New research from the Association of Convenience Stores has shown how consumers feel about their local shops and how important they see them in helping manage their money.
As the nation faces a cost of living crisis, consumers see local shops as part of the solution to manage their money. The UK’s 46,000+ convenience stores have a unique reach into every community, providing a lifeline for thousands of people every day and especially over the last two years during the pandemic.
The research shows that being able to save money on fuel by walking to a local shop instead of driving to a larger store is seen as the most popular benefit of shopping locally. Figures from the 2021 Local Shop Report show that the majority (56%) of customers in local shops get there on foot, with over one in five (21%) visiting their local shop at least five times a week.
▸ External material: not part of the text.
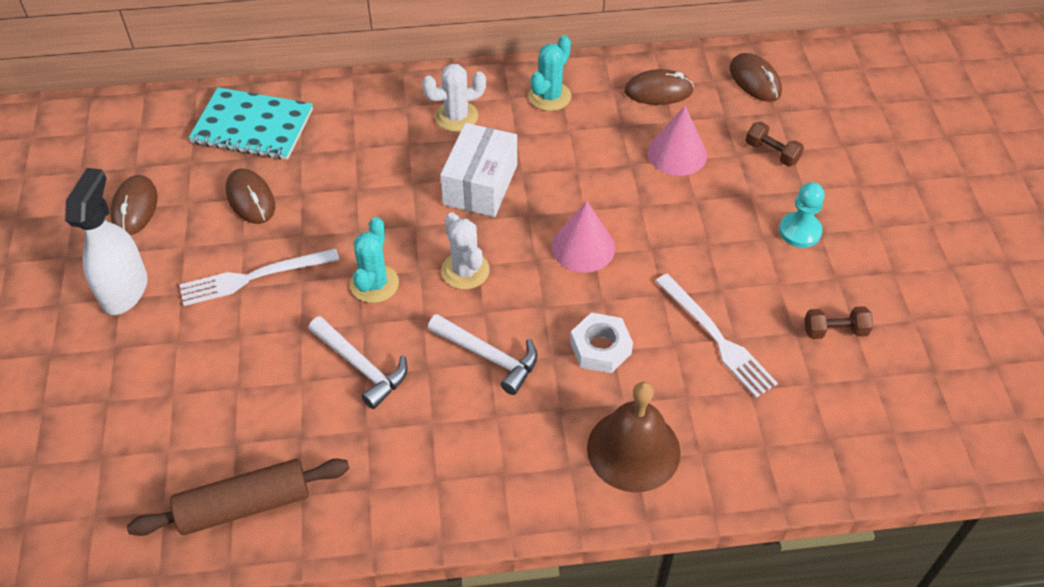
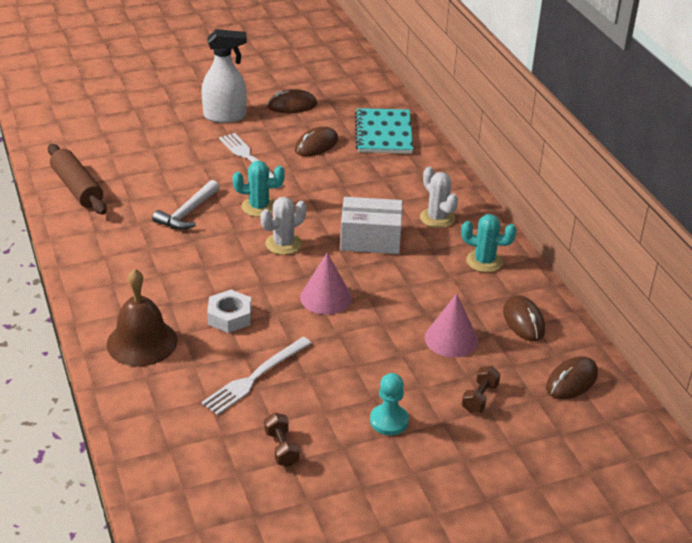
camera: 75 degrees right, 15 degrees down
white hammer [428,314,538,395] -> none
Key findings from the research include:
- 78% of consumers agree that using local shops is better for the environment because they don’t have to travel as far
- 61% of consumers agree that local shops help people save on multiple trips by providing a range of different services in one place
- 57% of consumers agree that local shops provide a convenient alternative to delivery apps like Deliveroo or Uber Eats
- 53% of consumers agree that buying little and often helps them manage food waste
ACS chief executive James Lowman said: “The cost of living crisis is affecting everyone’s decisions day to day, with consumers looking for simple ways to manage their money. Local shops are well placed to help their communities with the cost of living crisis, not just through their convenient locations, but by helping people manage food waste, save fuel, and providing local access to services like ATM machines. Thousands of retailers also have relationships with food banks and discounted grocery apps like Gander and Too Good to Go, as well as promoting Healthy Start cards for healthy food and milk that is a huge help for young mothers.
“Local shops’ commitment to helping their communities through the cost of living crisis is despite the ongoing cost of trading crisis that they’re currently facing. Retailers are reporting that they are doing everything they can to avoid putting prices up in the face of huge increases in energy costs, supply chain and delivery costs, insurance premiums and employment costs and instead are looking at every inch of their businesses to see where they can make small savings that will allow them to keep trading competitively.”